§ **ACTION ITEM**
Only certain lines below are wanted: those starting at the line containing "Отбеливание зубов" and ending at the line containing "ANALYSE SPECTRE RADIO", both included, each retyped exactly.

++++ RECORDS SUPPLIED

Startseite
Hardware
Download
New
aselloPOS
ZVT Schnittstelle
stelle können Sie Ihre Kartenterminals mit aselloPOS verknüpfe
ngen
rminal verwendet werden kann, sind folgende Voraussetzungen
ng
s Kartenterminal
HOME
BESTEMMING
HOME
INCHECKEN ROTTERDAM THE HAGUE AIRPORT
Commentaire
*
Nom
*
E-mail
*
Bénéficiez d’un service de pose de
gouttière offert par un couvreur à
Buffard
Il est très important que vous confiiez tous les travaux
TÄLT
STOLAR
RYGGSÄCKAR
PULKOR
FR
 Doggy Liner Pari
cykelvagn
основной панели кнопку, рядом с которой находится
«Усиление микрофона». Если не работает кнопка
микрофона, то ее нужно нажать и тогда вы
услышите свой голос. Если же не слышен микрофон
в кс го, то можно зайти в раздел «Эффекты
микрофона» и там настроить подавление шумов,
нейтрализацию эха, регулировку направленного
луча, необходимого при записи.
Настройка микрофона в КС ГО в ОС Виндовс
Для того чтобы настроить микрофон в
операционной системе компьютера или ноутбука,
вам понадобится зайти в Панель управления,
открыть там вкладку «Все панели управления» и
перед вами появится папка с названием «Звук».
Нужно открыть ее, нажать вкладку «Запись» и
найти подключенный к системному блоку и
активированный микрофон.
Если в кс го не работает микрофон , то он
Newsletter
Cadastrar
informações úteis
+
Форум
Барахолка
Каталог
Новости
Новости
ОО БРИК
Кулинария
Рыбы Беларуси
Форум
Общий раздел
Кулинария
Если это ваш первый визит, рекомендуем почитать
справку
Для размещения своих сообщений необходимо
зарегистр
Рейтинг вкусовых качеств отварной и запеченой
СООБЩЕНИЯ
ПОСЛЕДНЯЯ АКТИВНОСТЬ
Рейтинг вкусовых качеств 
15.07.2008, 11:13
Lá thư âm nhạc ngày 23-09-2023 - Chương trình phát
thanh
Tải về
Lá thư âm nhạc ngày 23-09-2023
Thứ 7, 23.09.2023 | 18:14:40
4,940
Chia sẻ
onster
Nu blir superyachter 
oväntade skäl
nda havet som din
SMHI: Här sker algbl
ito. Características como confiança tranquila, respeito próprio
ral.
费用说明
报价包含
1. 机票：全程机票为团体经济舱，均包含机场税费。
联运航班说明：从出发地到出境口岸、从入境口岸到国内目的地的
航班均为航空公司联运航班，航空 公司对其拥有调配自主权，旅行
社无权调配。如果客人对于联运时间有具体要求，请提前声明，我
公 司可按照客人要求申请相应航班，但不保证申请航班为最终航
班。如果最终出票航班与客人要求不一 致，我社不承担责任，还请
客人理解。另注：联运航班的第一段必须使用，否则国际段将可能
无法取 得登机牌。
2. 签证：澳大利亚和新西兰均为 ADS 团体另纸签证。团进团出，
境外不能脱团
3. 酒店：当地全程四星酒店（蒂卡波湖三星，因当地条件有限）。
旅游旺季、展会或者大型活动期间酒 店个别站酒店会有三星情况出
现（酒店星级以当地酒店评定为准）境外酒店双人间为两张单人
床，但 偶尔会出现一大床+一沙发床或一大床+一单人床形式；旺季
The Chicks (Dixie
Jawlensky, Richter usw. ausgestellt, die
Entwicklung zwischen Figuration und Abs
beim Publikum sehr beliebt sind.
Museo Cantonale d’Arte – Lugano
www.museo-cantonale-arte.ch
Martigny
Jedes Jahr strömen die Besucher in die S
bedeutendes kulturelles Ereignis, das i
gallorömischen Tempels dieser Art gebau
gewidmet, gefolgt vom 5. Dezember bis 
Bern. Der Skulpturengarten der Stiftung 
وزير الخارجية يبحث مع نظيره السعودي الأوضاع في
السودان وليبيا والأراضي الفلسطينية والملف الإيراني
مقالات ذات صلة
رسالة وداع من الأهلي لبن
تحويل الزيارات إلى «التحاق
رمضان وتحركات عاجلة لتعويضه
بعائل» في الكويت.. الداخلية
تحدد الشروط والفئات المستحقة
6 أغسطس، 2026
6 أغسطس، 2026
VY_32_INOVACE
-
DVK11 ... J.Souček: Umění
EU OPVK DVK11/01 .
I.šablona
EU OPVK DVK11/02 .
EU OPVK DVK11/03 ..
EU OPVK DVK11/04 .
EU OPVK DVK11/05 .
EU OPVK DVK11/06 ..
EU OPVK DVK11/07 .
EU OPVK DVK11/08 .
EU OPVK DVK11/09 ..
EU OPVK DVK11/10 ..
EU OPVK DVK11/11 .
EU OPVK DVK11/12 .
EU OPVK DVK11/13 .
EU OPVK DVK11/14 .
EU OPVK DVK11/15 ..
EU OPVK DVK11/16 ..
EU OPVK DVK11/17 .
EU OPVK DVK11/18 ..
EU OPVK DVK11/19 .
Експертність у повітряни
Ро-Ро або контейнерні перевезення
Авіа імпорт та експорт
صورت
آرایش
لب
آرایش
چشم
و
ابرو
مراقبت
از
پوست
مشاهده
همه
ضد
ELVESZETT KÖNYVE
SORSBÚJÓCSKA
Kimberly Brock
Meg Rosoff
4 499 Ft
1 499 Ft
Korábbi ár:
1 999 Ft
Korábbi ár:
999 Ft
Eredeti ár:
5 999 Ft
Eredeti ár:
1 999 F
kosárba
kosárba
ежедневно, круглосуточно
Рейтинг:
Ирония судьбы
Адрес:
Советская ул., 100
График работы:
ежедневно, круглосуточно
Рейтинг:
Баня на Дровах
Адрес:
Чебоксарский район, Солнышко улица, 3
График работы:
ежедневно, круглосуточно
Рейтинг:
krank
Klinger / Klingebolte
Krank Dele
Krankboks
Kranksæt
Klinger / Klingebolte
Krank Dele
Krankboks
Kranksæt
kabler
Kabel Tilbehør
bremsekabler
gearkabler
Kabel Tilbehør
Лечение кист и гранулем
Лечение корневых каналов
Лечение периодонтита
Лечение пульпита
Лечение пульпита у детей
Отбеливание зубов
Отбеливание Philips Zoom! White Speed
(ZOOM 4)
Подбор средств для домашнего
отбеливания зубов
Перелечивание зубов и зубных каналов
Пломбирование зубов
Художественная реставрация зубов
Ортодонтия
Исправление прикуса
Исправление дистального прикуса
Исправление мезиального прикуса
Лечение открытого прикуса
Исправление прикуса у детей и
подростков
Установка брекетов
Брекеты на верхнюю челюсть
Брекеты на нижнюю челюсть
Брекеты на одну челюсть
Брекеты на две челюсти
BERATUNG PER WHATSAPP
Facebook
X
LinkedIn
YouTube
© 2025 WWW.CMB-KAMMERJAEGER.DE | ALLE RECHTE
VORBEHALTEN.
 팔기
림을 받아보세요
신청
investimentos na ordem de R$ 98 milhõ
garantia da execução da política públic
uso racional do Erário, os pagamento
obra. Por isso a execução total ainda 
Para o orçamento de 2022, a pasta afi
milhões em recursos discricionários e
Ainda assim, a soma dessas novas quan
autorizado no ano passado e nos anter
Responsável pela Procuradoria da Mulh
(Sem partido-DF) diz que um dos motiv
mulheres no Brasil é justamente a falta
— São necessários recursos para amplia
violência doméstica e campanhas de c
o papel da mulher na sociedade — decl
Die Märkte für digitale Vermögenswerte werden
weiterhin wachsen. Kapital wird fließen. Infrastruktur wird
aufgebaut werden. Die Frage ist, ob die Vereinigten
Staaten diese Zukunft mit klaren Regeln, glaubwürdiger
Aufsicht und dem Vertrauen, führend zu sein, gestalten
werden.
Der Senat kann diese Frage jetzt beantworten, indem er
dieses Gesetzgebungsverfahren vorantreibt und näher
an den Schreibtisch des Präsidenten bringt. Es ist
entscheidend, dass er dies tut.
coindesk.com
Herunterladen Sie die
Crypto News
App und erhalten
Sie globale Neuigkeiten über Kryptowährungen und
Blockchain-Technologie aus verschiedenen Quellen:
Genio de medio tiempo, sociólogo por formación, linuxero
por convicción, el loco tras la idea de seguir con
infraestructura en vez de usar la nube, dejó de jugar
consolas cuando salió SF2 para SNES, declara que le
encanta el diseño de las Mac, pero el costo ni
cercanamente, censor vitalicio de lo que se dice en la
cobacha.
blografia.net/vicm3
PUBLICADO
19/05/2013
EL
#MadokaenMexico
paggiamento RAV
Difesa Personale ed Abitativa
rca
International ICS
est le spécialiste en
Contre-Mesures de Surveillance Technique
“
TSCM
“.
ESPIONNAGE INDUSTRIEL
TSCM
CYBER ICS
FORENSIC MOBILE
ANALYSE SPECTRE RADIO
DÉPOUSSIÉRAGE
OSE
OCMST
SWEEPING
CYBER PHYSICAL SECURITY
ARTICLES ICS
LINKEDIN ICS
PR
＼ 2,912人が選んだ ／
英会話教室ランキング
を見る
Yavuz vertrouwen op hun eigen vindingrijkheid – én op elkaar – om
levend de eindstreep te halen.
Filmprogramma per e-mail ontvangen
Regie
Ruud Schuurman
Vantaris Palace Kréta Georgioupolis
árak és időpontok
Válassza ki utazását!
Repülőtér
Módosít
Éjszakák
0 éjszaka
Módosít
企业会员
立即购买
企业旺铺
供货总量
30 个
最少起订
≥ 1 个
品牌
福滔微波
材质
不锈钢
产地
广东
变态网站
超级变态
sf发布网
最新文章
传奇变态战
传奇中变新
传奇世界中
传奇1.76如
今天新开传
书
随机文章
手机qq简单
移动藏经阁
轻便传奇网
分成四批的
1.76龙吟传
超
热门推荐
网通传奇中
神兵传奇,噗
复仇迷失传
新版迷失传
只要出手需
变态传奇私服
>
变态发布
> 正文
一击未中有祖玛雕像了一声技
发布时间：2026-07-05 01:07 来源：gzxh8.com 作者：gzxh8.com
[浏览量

++++++++

§ **SOLUTION TO THE EXERCISE**
Отбеливание зубов
Отбеливание Philips Zoom! White Speed
(ZOOM 4)
Подбор средств для домашнего
отбеливания зубов
Перелечивание зубов и зубных каналов
Пломбирование зубов
Художественная реставрация зубов
Ортодонтия
Исправление прикуса
Исправление дистального прикуса
Исправление мезиального прикуса
Лечение открытого прикуса
Исправление прикуса у детей и
подростков
Установка брекетов
Брекеты на верхнюю челюсть
Брекеты на нижнюю челюсть
Брекеты на одну челюсть
Брекеты на две челюсти
BERATUNG PER WHATSAPP
Facebook
X
LinkedIn
YouTube
© 2025 WWW.CMB-KAMMERJAEGER.DE | ALLE RECHTE
VORBEHALTEN.
 팔기
림을 받아보세요
신청
investimentos na ordem de R$ 98 milhõ
garantia da execução da política públic
uso racional do Erário, os pagamento
obra. Por isso a execução total ainda 
Para o orçamento de 2022, a pasta afi
milhões em recursos discricionários e
Ainda assim, a soma dessas novas quan
autorizado no ano passado e nos anter
Responsável pela Procuradoria da Mulh
(Sem partido-DF) diz que um dos motiv
mulheres no Brasil é justamente a falta
— São necessários recursos para amplia
violência doméstica e campanhas de c
o papel da mulher na sociedade — decl
Die Märkte für digitale Vermögenswerte werden
weiterhin wachsen. Kapital wird fließen. Infrastruktur wird
aufgebaut werden. Die Frage ist, ob die Vereinigten
Staaten diese Zukunft mit klaren Regeln, glaubwürdiger
Aufsicht und dem Vertrauen, führend zu sein, gestalten
werden.
Der Senat kann diese Frage jetzt beantworten, indem er
dieses Gesetzgebungsverfahren vorantreibt und näher
an den Schreibtisch des Präsidenten bringt. Es ist
entscheidend, dass er dies tut.
coindesk.com
Herunterladen Sie die
Crypto News
App und erhalten
Sie globale Neuigkeiten über Kryptowährungen und
Blockchain-Technologie aus verschiedenen Quellen:
Genio de medio tiempo, sociólogo por formación, linuxero
por convicción, el loco tras la idea de seguir con
infraestructura en vez de usar la nube, dejó de jugar
consolas cuando salió SF2 para SNES, declara que le
encanta el diseño de las Mac, pero el costo ni
cercanamente, censor vitalicio de lo que se dice en la
cobacha.
blografia.net/vicm3
PUBLICADO
19/05/2013
EL
#MadokaenMexico
paggiamento RAV
Difesa Personale ed Abitativa
rca
International ICS
est le spécialiste en
Contre-Mesures de Surveillance Technique
“
TSCM
“.
ESPIONNAGE INDUSTRIEL
TSCM
CYBER ICS
FORENSIC MOBILE
ANALYSE SPECTRE RADIO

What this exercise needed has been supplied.